Infine, l’Ufficio parlamentare di bilancio si sofferma sulla riforma fiscale. Il nuovo assetto dell’Irpef che scaturisce dalla manovra è caratterizzato «da un significativo orientamento redistributivo, con particolare attenzione al sostegno dei redditi da lavoro dipendente medio-bassi. Al tempo stesso, emerge un sistema articolato nella sua struttura, che potrebbe richiedere ulteriori interventi di razionalizzazione nel futuro per ottimizzarne il funzionamento complessivo», ha spiegato la presidente dell’Upb, Lilia Cavallari. Nel complesso, l’analisi degli effetti distributivi mostra una concentrazione dei benefici sul lavoro dipendente, con impatti differenziati per categoria professionale. Gli operai ricevono un beneficio medio di 692 euro, pari al 4,1% del reddito, mentre per gli impiegati il vantaggio si attesta a 766 euro, corrispondente al 2,4% del reddito. I dirigenti, i pensionati e i lavoratori autonomi registrano benefici più contenuti, rispettivamente di 280, 118 e 165 euro. Un po’ poco per quella classe media in via di estinzione cui si deve gran parte del successo elettorale dell’attuale coalizione del governo Meloni.

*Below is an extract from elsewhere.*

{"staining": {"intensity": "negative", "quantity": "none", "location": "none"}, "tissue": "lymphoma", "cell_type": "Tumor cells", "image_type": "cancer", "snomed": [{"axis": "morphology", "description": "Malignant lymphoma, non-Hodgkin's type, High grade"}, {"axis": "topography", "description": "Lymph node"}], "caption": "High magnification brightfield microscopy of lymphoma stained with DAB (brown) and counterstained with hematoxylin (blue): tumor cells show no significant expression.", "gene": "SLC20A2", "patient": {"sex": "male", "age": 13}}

Le speranze di un calo delle tasse per la classe media sono riposte nel gettito del concordato preventivo biennale che, secondo le prime anticipazioni, pare abbia assicurato un gettito di 1,3 miliardi da parte di circa mezzo milione di aderenti, soldi che dovrebbero andare a ridurre la pressione fiscale sul secondo scaglione fiscale del 35%, limato forse al 34 o al 33%, con la possibile estensione da 50.000 a 60.000 euro.

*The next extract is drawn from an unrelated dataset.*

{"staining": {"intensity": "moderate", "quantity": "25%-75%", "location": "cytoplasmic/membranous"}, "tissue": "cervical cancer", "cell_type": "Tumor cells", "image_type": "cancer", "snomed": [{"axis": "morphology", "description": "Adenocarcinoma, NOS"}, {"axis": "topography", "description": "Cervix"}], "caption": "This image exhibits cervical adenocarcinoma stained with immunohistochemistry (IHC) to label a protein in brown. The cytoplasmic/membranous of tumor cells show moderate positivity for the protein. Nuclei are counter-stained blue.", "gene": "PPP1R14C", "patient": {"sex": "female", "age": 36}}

A concordato chiuso, già si spinge per una sua riapertura, per incamerare più gettito, cosa che suscita qualche critica da parte del presidente dell’Associazione Le Partite Iva, Angelo Distefano, secondo cui «come sempre, in questo Paese, non c’è una scadenza fiscale che venga rispettata! E già ora dallo stesso governo si parla di un decreto per riaprire i termini di adesione come avevano chiesto a gran voce associazioni e professionisti, per avere il tempo per spiegare e valutare con attenzione il beneficio o meno della proposta concordataria, ma piuttosto perché il Governo si è reso conto che i numeri delle adesioni sono insufficienti per coprire la manovra di bilancio. Se solo il ministro avesse ascoltato la voce del popolo anziché “tuonare a gran voce” che nessuna proroga sarebbe stata concessa, oggi, sicuramente, ci farebbe sentire meno abitanti del Paese dei balocchi e più cittadini di un Paese serio, efficiente e meno ingordo».